──────── Data rows

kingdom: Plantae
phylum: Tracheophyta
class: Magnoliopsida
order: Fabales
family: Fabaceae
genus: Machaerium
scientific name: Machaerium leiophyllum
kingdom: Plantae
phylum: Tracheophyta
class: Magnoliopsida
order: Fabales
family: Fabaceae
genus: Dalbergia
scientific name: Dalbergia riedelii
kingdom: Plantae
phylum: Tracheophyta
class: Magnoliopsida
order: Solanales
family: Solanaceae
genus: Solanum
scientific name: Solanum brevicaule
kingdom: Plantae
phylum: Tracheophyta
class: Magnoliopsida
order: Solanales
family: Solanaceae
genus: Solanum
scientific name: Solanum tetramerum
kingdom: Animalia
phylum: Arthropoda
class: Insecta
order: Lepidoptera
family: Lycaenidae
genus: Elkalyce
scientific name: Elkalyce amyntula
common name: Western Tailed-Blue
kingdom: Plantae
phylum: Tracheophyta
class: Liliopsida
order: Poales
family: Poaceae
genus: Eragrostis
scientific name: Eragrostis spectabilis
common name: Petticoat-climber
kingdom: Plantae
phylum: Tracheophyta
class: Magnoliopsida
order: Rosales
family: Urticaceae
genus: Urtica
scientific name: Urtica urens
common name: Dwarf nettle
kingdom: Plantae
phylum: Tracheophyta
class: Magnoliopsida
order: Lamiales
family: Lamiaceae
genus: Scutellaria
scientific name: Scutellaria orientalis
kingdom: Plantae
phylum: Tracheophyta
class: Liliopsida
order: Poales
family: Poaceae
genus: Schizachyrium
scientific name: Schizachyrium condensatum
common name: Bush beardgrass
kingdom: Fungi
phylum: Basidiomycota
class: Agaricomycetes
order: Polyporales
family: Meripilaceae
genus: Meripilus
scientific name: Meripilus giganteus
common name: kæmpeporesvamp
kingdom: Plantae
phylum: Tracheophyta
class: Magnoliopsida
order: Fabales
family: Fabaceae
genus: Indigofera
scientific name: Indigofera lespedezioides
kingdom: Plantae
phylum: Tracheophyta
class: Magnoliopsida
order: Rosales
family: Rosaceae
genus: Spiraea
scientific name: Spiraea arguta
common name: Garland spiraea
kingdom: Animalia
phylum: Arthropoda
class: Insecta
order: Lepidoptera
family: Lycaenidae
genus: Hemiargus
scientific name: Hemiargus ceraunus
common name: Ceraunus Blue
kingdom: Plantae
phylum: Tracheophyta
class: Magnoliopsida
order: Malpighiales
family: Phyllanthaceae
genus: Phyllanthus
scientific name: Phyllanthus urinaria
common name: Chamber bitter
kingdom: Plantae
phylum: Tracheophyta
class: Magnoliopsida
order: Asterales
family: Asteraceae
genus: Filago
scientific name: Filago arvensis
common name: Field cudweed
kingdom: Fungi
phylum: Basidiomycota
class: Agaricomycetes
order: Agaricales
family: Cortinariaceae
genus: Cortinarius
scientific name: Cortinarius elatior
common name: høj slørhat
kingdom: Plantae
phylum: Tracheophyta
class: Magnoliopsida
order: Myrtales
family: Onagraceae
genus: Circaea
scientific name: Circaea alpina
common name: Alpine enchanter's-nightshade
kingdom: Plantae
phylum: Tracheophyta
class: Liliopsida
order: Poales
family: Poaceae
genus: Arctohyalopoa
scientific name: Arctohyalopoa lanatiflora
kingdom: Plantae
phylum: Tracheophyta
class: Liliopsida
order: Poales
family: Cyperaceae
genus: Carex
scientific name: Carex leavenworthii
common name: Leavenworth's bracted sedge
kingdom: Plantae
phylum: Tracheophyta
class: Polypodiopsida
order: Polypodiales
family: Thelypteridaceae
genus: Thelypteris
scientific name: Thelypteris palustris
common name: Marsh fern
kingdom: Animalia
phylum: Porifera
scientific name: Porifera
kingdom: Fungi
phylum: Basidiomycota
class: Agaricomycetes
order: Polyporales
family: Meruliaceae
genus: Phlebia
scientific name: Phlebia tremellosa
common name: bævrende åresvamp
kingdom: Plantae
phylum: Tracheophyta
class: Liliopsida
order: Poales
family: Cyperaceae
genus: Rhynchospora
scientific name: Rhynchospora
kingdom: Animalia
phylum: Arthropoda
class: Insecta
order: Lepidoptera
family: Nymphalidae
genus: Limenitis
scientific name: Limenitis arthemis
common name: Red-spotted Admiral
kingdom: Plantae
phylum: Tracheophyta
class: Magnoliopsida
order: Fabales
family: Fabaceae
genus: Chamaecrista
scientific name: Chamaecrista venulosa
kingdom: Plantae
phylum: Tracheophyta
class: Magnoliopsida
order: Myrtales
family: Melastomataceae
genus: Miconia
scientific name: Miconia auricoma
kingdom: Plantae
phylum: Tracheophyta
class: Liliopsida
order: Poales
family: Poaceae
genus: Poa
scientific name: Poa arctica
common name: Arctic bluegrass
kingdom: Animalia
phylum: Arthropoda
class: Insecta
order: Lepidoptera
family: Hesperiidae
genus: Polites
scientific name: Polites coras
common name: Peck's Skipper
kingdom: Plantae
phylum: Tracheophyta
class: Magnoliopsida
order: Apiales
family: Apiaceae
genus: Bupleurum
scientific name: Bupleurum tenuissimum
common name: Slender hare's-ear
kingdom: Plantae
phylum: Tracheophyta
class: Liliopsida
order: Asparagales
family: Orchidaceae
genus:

────────────────

— Set task —
Output every line of the records above as a numbered list, skipping blank lines.

— Answer in full —
1. kingdom: Plantae
2. phylum: Tracheophyta
3. class: Magnoliopsida
4. order: Fabales
5. family: Fabaceae
6. genus: Machaerium
7. scientific name: Machaerium leiophyllum
8. kingdom: Plantae
9. phylum: Tracheophyta
10. class: Magnoliopsida
11. order: Fabales
12. family: Fabaceae
13. genus: Dalbergia
14. scientific name: Dalbergia riedelii
15. kingdom: Plantae
16. phylum: Tracheophyta
17. class: Magnoliopsida
18. order: Solanales
19. family: Solanaceae
20. genus: Solanum
21. scientific name: Solanum brevicaule
22. kingdom: Plantae
23. phylum: Tracheophyta
24. class: Magnoliopsida
25. order: Solanales
26. family: Solanaceae
27. genus: Solanum
28. scientific name: Solanum tetramerum
29. kingdom: Animalia
30. phylum: Arthropoda
31. class: Insecta
32. order: Lepidoptera
33. family: Lycaenidae
34. genus: Elkalyce
35. scientific name: Elkalyce amyntula
36. common name: Western Tailed-Blue
37. kingdom: Plantae
38. phylum: Tracheophyta
39. class: Liliopsida
40. order: Poales
41. family: Poaceae
42. genus: Eragrostis
43. scientific name: Eragrostis spectabilis
44. common name: Petticoat-climber
45. kingdom: Plantae
46. phylum: Tracheophyta
47. class: Magnoliopsida
48. order: Rosales
49. family: Urticaceae
50. genus: Urtica
51. scientific name: Urtica urens
52. common name: Dwarf nettle
53. kingdom: Plantae
54. phylum: Tracheophyta
55. class: Magnoliopsida
56. order: Lamiales
57. family: Lamiaceae
58. genus: Scutellaria
59. scientific name: Scutellaria orientalis
60. kingdom: Plantae
61. phylum: Tracheophyta
62. class: Liliopsida
63. order: Poales
64. family: Poaceae
65. genus: Schizachyrium
66. scientific name: Schizachyrium condensatum
67. common name: Bush beardgrass
68. kingdom: Fungi
69. phylum: Basidiomycota
70. class: Agaricomycetes
71. order: Polyporales
72. family: Meripilaceae
73. genus: Meripilus
74. scientific name: Meripilus giganteus
75. common name: kæmpeporesvamp
76. kingdom: Plantae
77. phylum: Tracheophyta
78. class: Magnoliopsida
79. order: Fabales
80. family: Fabaceae
81. genus: Indigofera
82. scientific name: Indigofera lespedezioides
83. kingdom: Plantae
84. phylum: Tracheophyta
85. class: Magnoliopsida
86. order: Rosales
87. family: Rosaceae
88. genus: Spiraea
89. scientific name: Spiraea arguta
90. common name: Garland spiraea
91. kingdom: Animalia
92. phylum: Arthropoda
93. class: Insecta
94. order: Lepidoptera
95. family: Lycaenidae
96. genus: Hemiargus
97. scientific name: Hemiargus ceraunus
98. common name: Ceraunus Blue
99. kingdom: Plantae
100. phylum: Tracheophyta
101. class: Magnoliopsida
102. order: Malpighiales
103. family: Phyllanthaceae
104. genus: Phyllanthus
105. scientific name: Phyllanthus urinaria
106. common name: Chamber bitter
107. kingdom: Plantae
108. phylum: Tracheophyta
109. class: Magnoliopsida
110. order: Asterales
111. family: Asteraceae
112. genus: Filago
113. scientific name: Filago arvensis
114. common name: Field cudweed
115. kingdom: Fungi
116. phylum: Basidiomycota
117. class: Agaricomycetes
118. order: Agaricales
119. family: Cortinariaceae
120. genus: Cortinarius
121. scientific name: Cortinarius elatior
122. common name: høj slørhat
123. kingdom: Plantae
124. phylum: Tracheophyta
125. class: Magnoliopsida
126. order: Myrtales
127. family: Onagraceae
128. genus: Circaea
129. scientific name: Circaea alpina
130. common name: Alpine enchanter's-nightshade
131. kingdom: Plantae
132. phylum: Tracheophyta
133. class: Liliopsida
134. order: Poales
135. family: Poaceae
136. genus: Arctohyalopoa
137. scientific name: Arctohyalopoa lanatiflora
138. kingdom: Plantae
139. phylum: Tracheophyta
140. class: Liliopsida
141. order: Poales
142. family: Cyperaceae
143. genus: Carex
144. scientific name: Carex leavenworthii
145. common name: Leavenworth's bracted sedge
146. kingdom: Plantae
147. phylum: Tracheophyta
148. class: Polypodiopsida
149. order: Polypodiales
150. family: Thelypteridaceae
151. genus: Thelypteris
152. scientific name: Thelypteris palustris
153. common name: Marsh fern
154. kingdom: Animalia
155. phylum: Porifera
156. scientific name: Porifera
157. kingdom: Fungi
158. phylum: Basidiomycota
159. class: Agaricomycetes
160. order: Polyporales
161. family: Meruliaceae
162. genus: Phlebia
163. scientific name: Phlebia tremellosa
164. common name: bævrende åresvamp
165. kingdom: Plantae
166. phylum: Tracheophyta
167. class: Liliopsida
168. order: Poales
169. family: Cyperaceae
170. genus: Rhynchospora
171. scientific name: Rhynchospora
172. kingdom: Animalia
173. phylum: Arthropoda
174. class: Insecta
175. order: Lepidoptera
176. family: Nymphalidae
177. genus: Limenitis
178. scientific name: Limenitis arthemis
179. common name: Red-spotted Admiral
180. kingdom: Plantae
181. phylum: Tracheophyta
182. class: Magnoliopsida
183. order: Fabales
184. family: Fabaceae
185. genus: Chamaecrista
186. scientific name: Chamaecrista venulosa
187. kingdom: Plantae
188. phylum: Tracheophyta
189. class: Magnoliopsida
190. order: Myrtales
191. family: Melastomataceae
192. genus: Miconia
193. scientific name: Miconia auricoma
194. kingdom: Plantae
195. phylum: Tracheophyta
196. class: Liliopsida
197. order: Poales
198. family: Poaceae
199. genus: Poa
200. scientific name: Poa arctica
201. common name: Arctic bluegrass
202. kingdom: Animalia
203. phylum: Arthropoda
204. class: Insecta
205. order: Lepidoptera
206. family: Hesperiidae
207. genus: Polites
208. scientific name: Polites coras
209. common name: Peck's Skipper
210. kingdom: Plantae
211. phylum: Tracheophyta
212. class: Magnoliopsida
213. order: Apiales
214. family: Apiaceae
215. genus: Bupleurum
216. scientific name: Bupleurum tenuissimum
217. common name: Slender hare's-ear
218. kingdom: Plantae
219. phylum: Tracheophyta
220. class: Liliopsida
221. order: Asparagales
222. family: Orchidaceae
223. genus:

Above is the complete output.